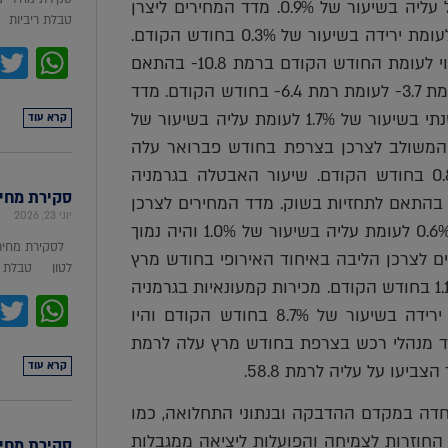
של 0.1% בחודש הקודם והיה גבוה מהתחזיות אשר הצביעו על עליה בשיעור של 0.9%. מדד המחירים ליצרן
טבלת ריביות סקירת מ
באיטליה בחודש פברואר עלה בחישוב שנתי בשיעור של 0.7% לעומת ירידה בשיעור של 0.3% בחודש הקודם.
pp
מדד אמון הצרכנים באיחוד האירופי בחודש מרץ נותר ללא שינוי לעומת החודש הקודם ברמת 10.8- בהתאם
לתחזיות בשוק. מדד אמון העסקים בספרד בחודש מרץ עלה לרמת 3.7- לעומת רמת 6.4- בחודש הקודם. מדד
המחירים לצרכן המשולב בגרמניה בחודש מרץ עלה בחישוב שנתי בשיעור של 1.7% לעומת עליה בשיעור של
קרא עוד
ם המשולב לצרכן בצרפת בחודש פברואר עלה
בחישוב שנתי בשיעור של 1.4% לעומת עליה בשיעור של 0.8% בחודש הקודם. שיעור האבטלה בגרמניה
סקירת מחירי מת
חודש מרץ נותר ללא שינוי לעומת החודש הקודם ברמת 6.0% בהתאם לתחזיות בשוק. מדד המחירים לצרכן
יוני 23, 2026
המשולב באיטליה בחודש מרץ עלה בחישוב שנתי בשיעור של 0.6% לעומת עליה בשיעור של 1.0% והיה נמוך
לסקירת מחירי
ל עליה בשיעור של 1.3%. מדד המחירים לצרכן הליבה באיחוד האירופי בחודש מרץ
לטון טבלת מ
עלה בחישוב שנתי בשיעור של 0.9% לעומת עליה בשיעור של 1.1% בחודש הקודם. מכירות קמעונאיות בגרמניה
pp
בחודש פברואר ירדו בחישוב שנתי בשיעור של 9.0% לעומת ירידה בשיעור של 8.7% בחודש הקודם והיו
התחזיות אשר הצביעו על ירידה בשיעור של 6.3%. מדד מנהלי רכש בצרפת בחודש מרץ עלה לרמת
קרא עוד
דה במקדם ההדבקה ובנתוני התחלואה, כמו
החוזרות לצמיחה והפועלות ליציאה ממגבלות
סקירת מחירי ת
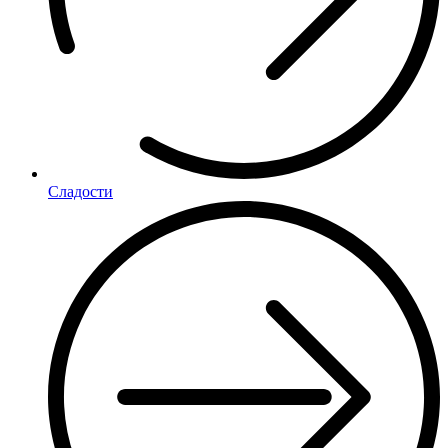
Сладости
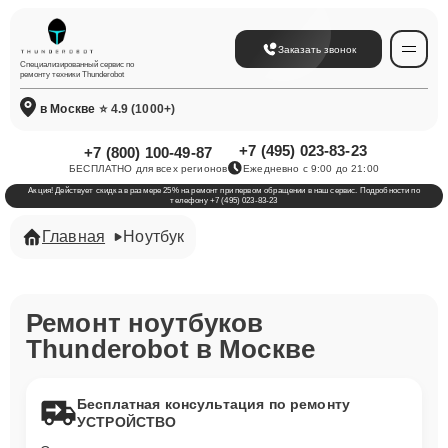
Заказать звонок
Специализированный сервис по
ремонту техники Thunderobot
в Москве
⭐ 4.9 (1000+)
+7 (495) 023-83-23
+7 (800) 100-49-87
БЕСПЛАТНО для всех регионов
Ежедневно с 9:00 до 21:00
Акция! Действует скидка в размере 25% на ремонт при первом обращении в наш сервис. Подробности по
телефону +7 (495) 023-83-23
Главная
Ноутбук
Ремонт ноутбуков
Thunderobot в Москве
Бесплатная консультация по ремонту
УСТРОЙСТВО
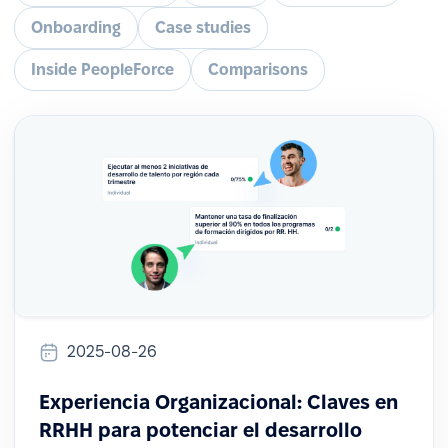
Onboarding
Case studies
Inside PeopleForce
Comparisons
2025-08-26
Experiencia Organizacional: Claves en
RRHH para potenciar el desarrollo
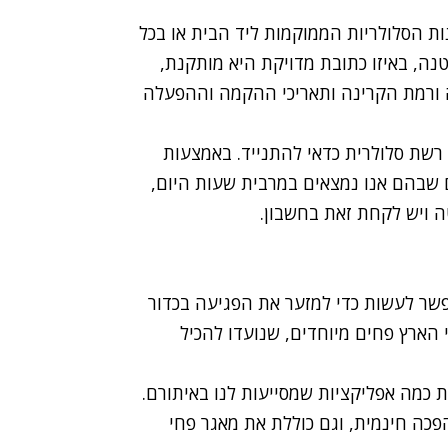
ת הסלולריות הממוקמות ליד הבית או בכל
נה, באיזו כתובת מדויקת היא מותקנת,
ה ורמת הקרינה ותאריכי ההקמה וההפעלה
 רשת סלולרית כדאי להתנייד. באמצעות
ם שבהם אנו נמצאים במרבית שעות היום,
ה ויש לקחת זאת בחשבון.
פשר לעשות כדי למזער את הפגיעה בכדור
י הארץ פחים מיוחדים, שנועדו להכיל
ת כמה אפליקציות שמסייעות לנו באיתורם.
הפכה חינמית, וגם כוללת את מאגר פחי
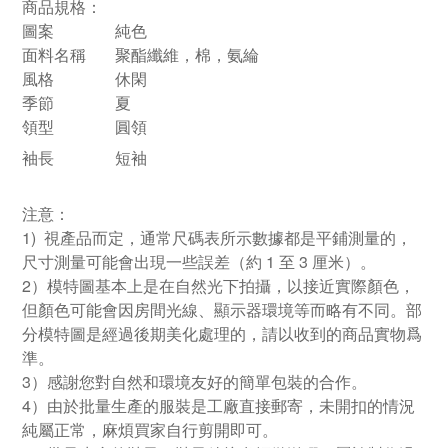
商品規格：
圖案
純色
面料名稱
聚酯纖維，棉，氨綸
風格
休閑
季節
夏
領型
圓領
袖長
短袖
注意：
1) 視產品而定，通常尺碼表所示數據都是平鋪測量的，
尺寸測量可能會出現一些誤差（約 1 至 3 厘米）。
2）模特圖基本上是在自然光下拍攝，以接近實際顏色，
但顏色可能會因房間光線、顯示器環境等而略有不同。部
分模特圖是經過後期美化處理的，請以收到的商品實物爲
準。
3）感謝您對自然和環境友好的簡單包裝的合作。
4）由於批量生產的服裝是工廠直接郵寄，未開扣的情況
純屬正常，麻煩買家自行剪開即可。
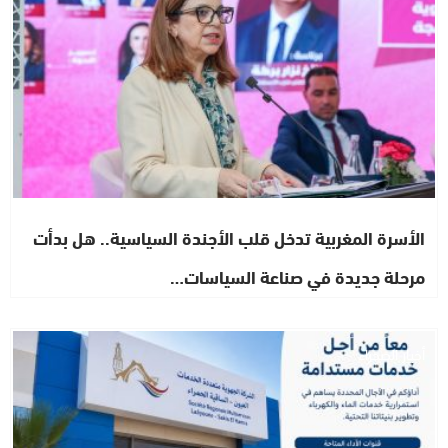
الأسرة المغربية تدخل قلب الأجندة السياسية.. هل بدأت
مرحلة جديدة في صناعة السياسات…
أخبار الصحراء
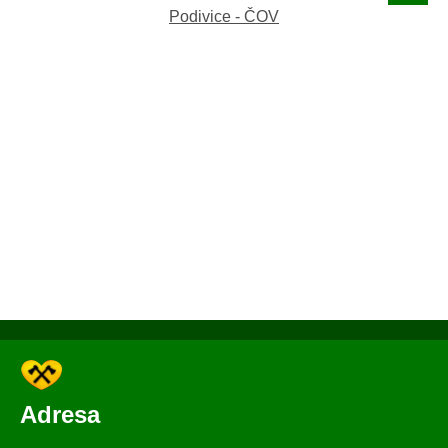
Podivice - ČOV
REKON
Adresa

* * * * *

▶ **Task**
Check each line in the listing above for the string "המשולב", then report how many lines contain it, with no other text.

▶ **Written response**
3